> [Extract]:
In later interviews Schiraldi revealed how much it had rattled him. He told Michael Kelly of the Omaha World Herald, “It bothered me the whole rest of the summer. Just thinking that you might have injured a player like that…I was terrible over the summer: 4-6 with a 7.00 ERA. I didn’t feel like I wanted to throw any more. Mentally, it affected me.”3 The following year, there was much talk about whether Schiraldi would rebound and whether Penner would ever play again. The tone was nearly identical to discussions after the 1986 World Series.

But in 1983 both men overcame the setback in dramatic fashion. After multiple surgeries and a long recovery, and with the aid of a special face mask on his batting helmet, Penner led Wichita State in hitting with a .437 average. He was named to the US Pan-American Games baseball team. Schiraldi came back stronger than ever, with a 12-2 record, 1.86 ERA, and 101 strikeouts going into the 1983 CWS. Schiraldi stopped James Madison 12-0 on five hits in the tournament opener, then led the team to a 10-inning victory over Alabama, striking out 11 Alabama batters in 5⅓ innings of relief. Clemens won the final game, but Schiraldi’s 2-0, 0.63 ERA performance earned him a place on the All-Tournament Team and the series’ Most Outstanding Player title. More than 30 years later, with years in the major and minor leagues behind him, Schiraldi still pointed to the 1983 College World Series victory as his favorite moment as a player.

A few days after the victory, the New York Mets’ director of player personnel, Lou Gorman, signed Schiraldi, whom he’d picked in the first round of the free-agent draft earlier that month. Gorman, for whom Schiraldi would later play in Boston, left for the Mets at the start of the season and Schiraldi was assigned to the Mets’ Lynchburg team in the Carolina League, where he had six starts before being promoted to the Double-A Texas League team in Jackson, Mississippi, where he went 3-3 in seven games, with a 5.82 ERA.

> [Instructions]:
A. Reproduce the part of the Schiraldi passage that opens with the words containing "In later interviews" and closes with "1986 World Series.".
B. Turn the part of the listing that opens with the line containing "city: Argenton-sur-Creuse" and runs through the end of the listing into a numbered list, skipping blank lines and omitting the pictures.
The passage above and the listing below come from separate, unrelated sources.

> [Given data]:

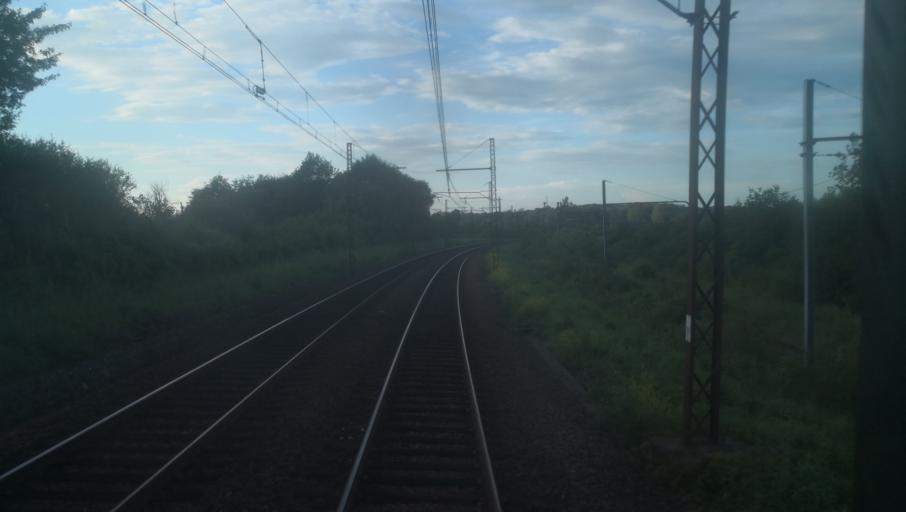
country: FR
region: Centre
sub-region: Departement de l'Indre
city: Argenton-sur-Creuse
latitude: 46.5116
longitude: 1.4986
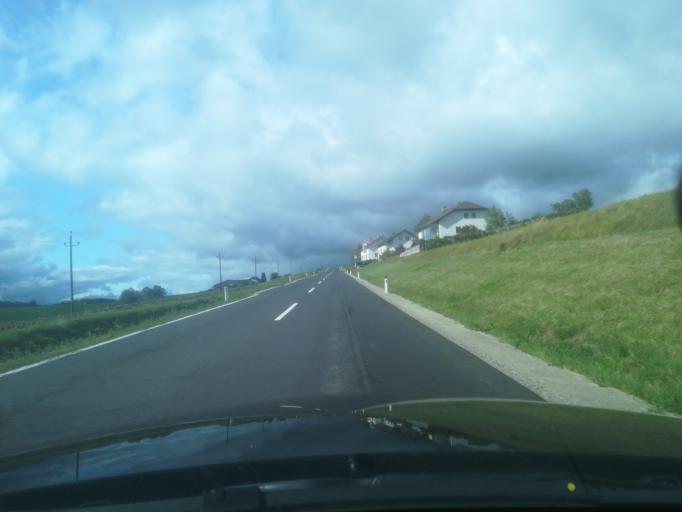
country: AT
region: Upper Austria
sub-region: Politischer Bezirk Urfahr-Umgebung
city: Gramastetten
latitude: 48.3933
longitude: 14.1843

> [Responses in order]:
A.
In later interviews Schiraldi revealed how much it had rattled him. He told Michael Kelly of the Omaha World Herald, “It bothered me the whole rest of the summer. Just thinking that you might have injured a player like that…I was terrible over the summer: 4-6 with a 7.00 ERA. I didn’t feel like I wanted to throw any more. Mentally, it affected me.”3 The following year, there was much talk about whether Schiraldi would rebound and whether Penner would ever play again. The tone was nearly identical to discussions after the 1986 World Series.

B.
1. city: Argenton-sur-Creuse
2. latitude: 46.5116
3. longitude: 1.4986
4. country: AT
5. region: Upper Austria
6. sub-region: Politischer Bezirk Urfahr-Umgebung
7. city: Gramastetten
8. latitude: 48.3933
9. longitude: 14.1843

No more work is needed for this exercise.